Photo by Alex McCarthy on Unsplash

 

Malam ini malam lebaran

Dan aku masih di sini

Di kota yang menjadi episenter pandemi

Malam ini mencatat sejarah

Pertama kalinya aku menjalani lebaran di perantauan,

tanpa saudara

Aku bisa saja pergi ke sana

Tapi ada beberapa alasan yang membuatku mengurungkannya

Lain waktu akan ku ceritakan tentang itu

 

Malam ini ku habiskan tuk bersua teman-temanku secara daring. Terima kasih Tuhan, kau hadirkan pandemi di saat teknologi sudah sebegitu hebatnya. Tak bisa terbayangkan bagaimana rasanya menjalani lebaran kali ini tanpa bantuan teknologi.

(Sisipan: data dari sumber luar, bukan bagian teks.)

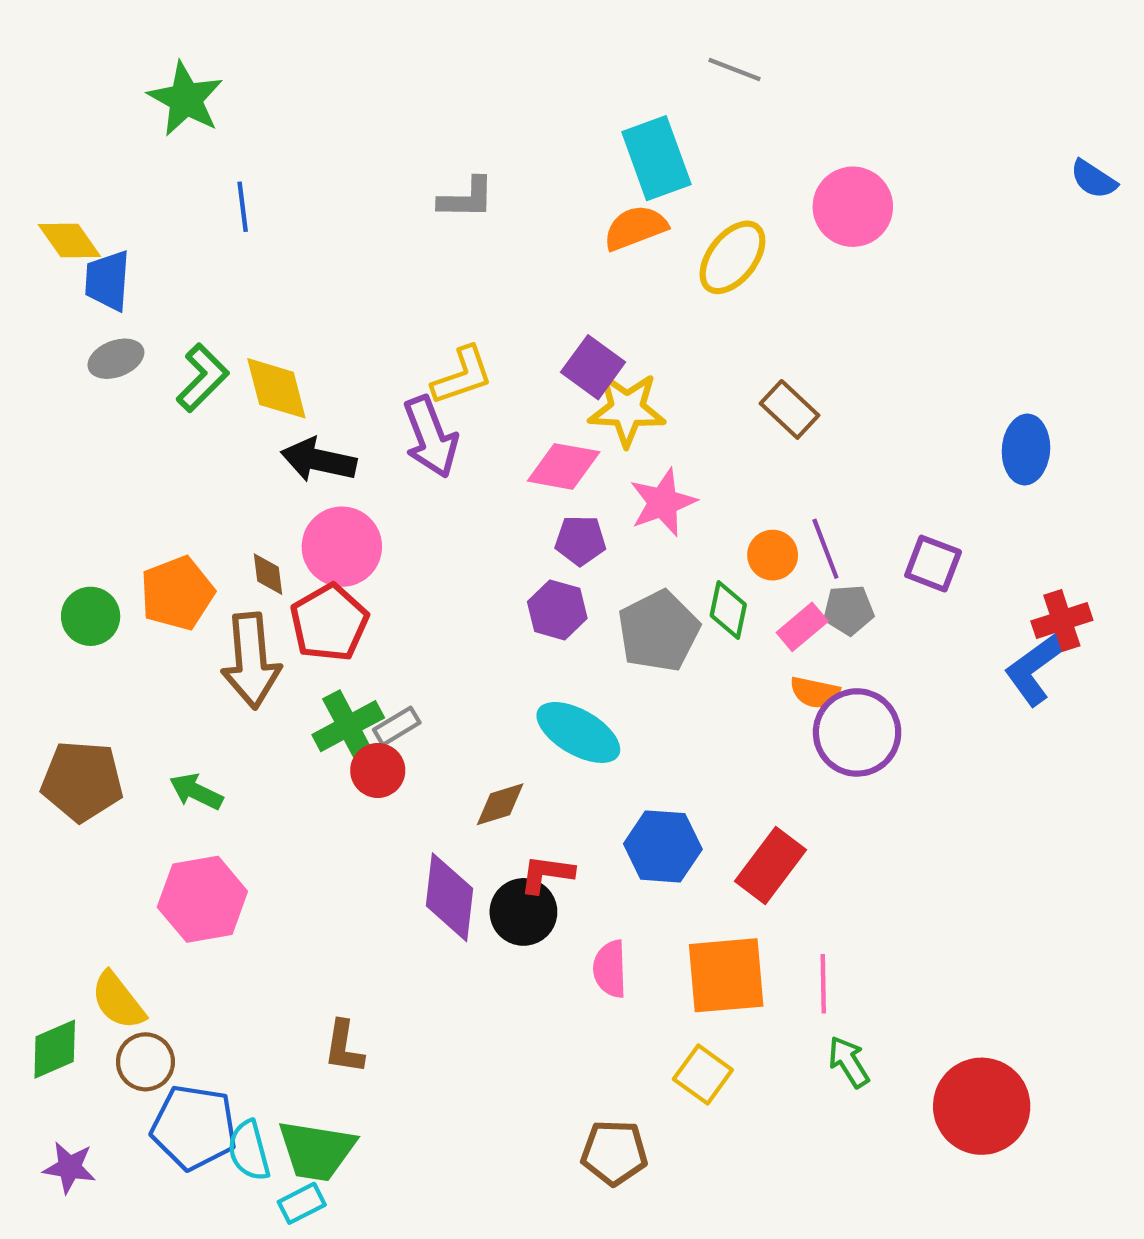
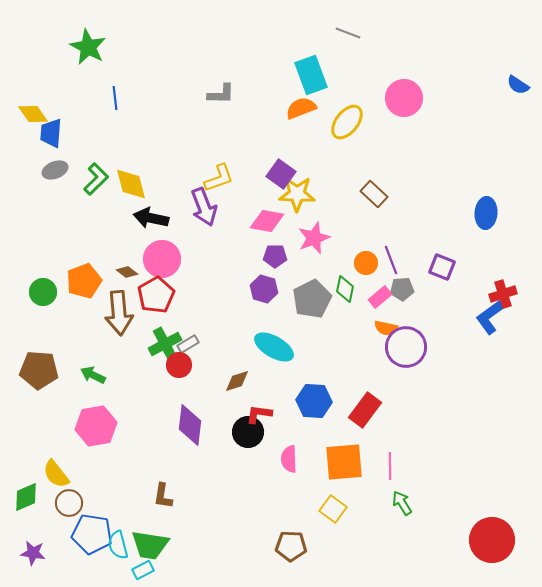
brown diamond: (268, 574) -> (127, 272), turned -45
purple diamond: (450, 897) -> (190, 425), moved
red circle: (982, 1106) -> (492, 540), moved

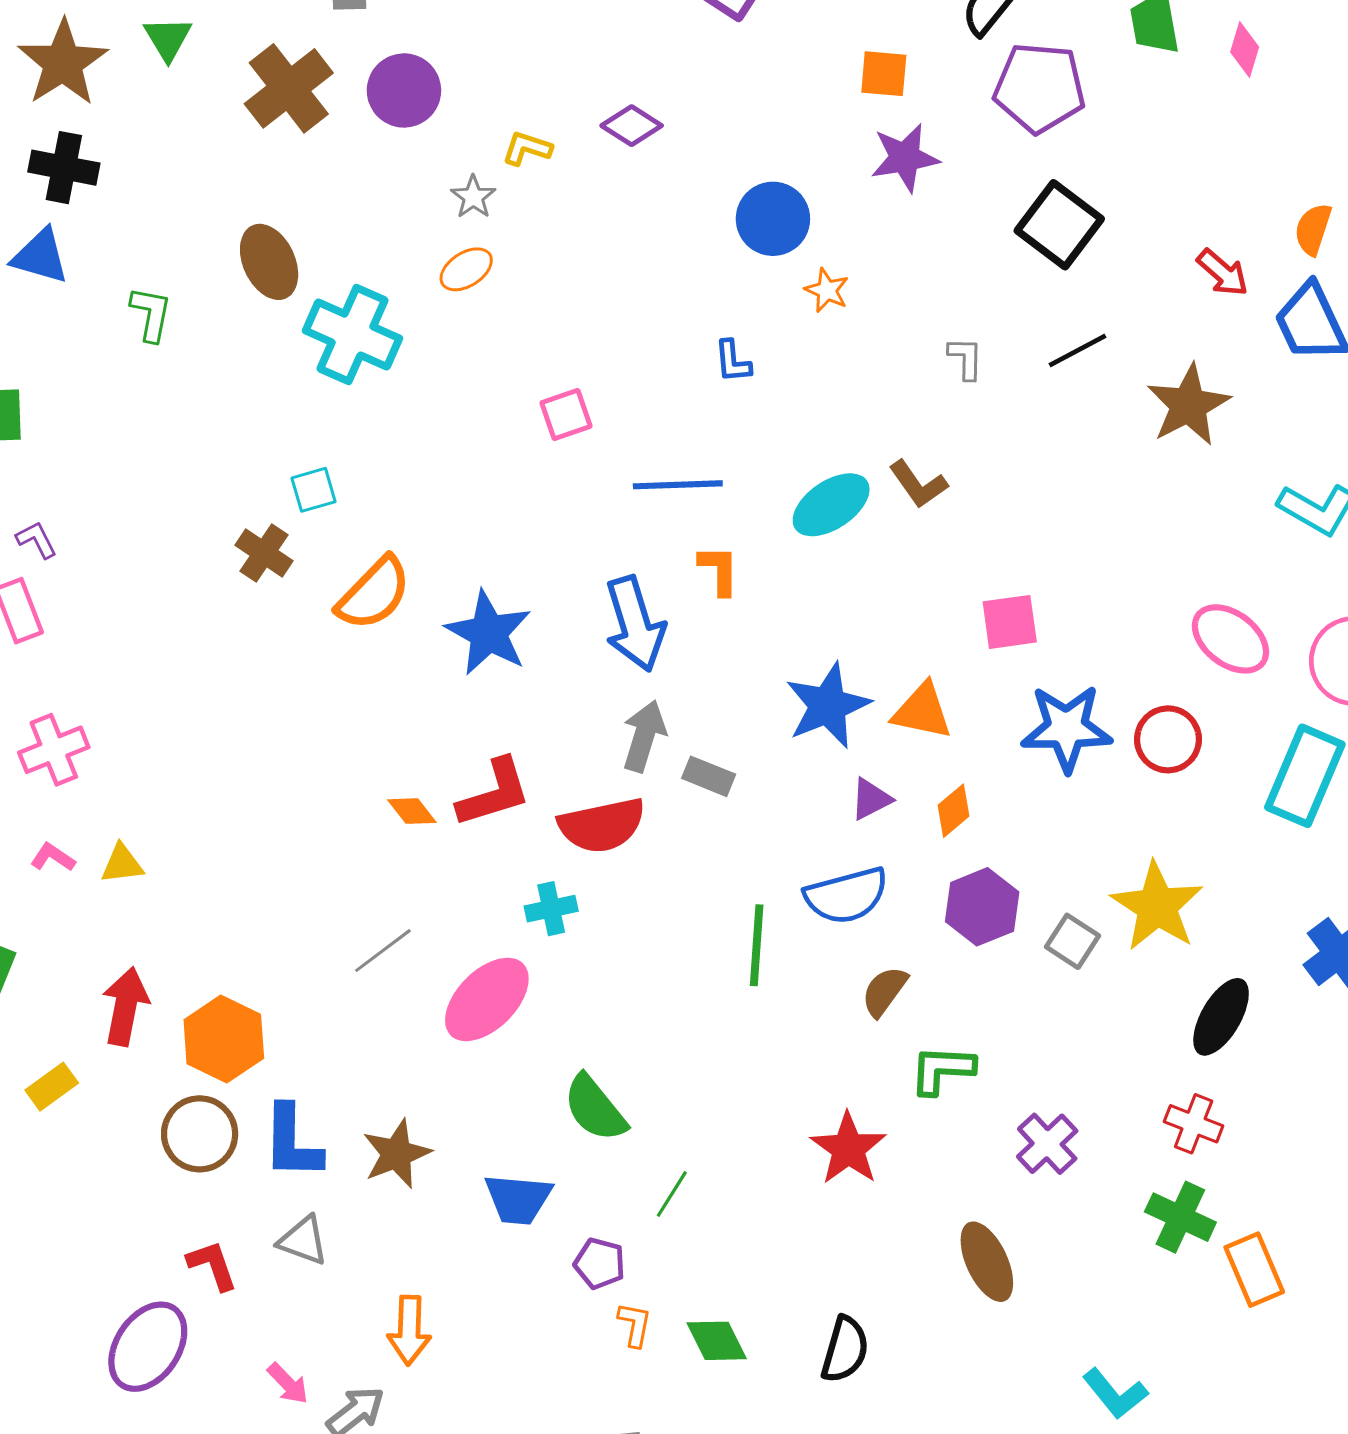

Aku juga bersua dengan Ibuku. Ia mengenakan daster merah muda. Rambutnya digerai. Tak biasanya ia menggerai rambut. Sama tak biasanya dengan kondisi saat ini, bukan? Ku pikir aku akan menangis ketika melihat wajahnya di malam lebaran. Tapi tidak. Melihat wajahnya yang begitu bahagia memberiku suatu energi yang entah apa. Energi yang membuatku hanyut dalam setiap senyum dan tawa yang ia tunjukkan dengan amat tulus.

Oh, Tuhan. Tadinya ku pikir aku mati rasa saat melihat teman-temanku seperantauan yang menangis meratapi keadaan harus terjebak sendiri di dalam kamar, sedangkan aku masih bisa tertawa lepas. Tapi sepertinya tidak mungkin aku mati rasa. Aku sempat beberapa detik merasa sedih saat mendengar takbir dikumandangkan. Hanya beberapa detik. Tapi sudah bisa dipastikan aku masih punya hati. “Mungkin aku sudah menjadi wanita kuat,” pikirku kala itu. Ya, itu sosok ‘aku’ yang selalu ku inginkan. Tegar menghadapi semua cobaan. Yang percaya akan kekuatan diri sendiri. Yang tak mau siapapun mengontrol emosi dalam diriku. Bahkan jebakan pandemi ini sekalipun.

Tapi, setelah menatap wajah Ibuku, aku baru sadar. Bukan aku yang kuat. Dialah yang kuat. Kekuatanku hadir dari senyumnya yang memberiku kekuatan besar untuk menjalani hidup seberapa pahit pun kondisinya.

Oh, Tuhan. Terima kasih telah menitipkan aku pada Ibu seperti dia. Tolong jaga dia sampai aku bisa kembali mendekap tubuhnya yang semakin renta.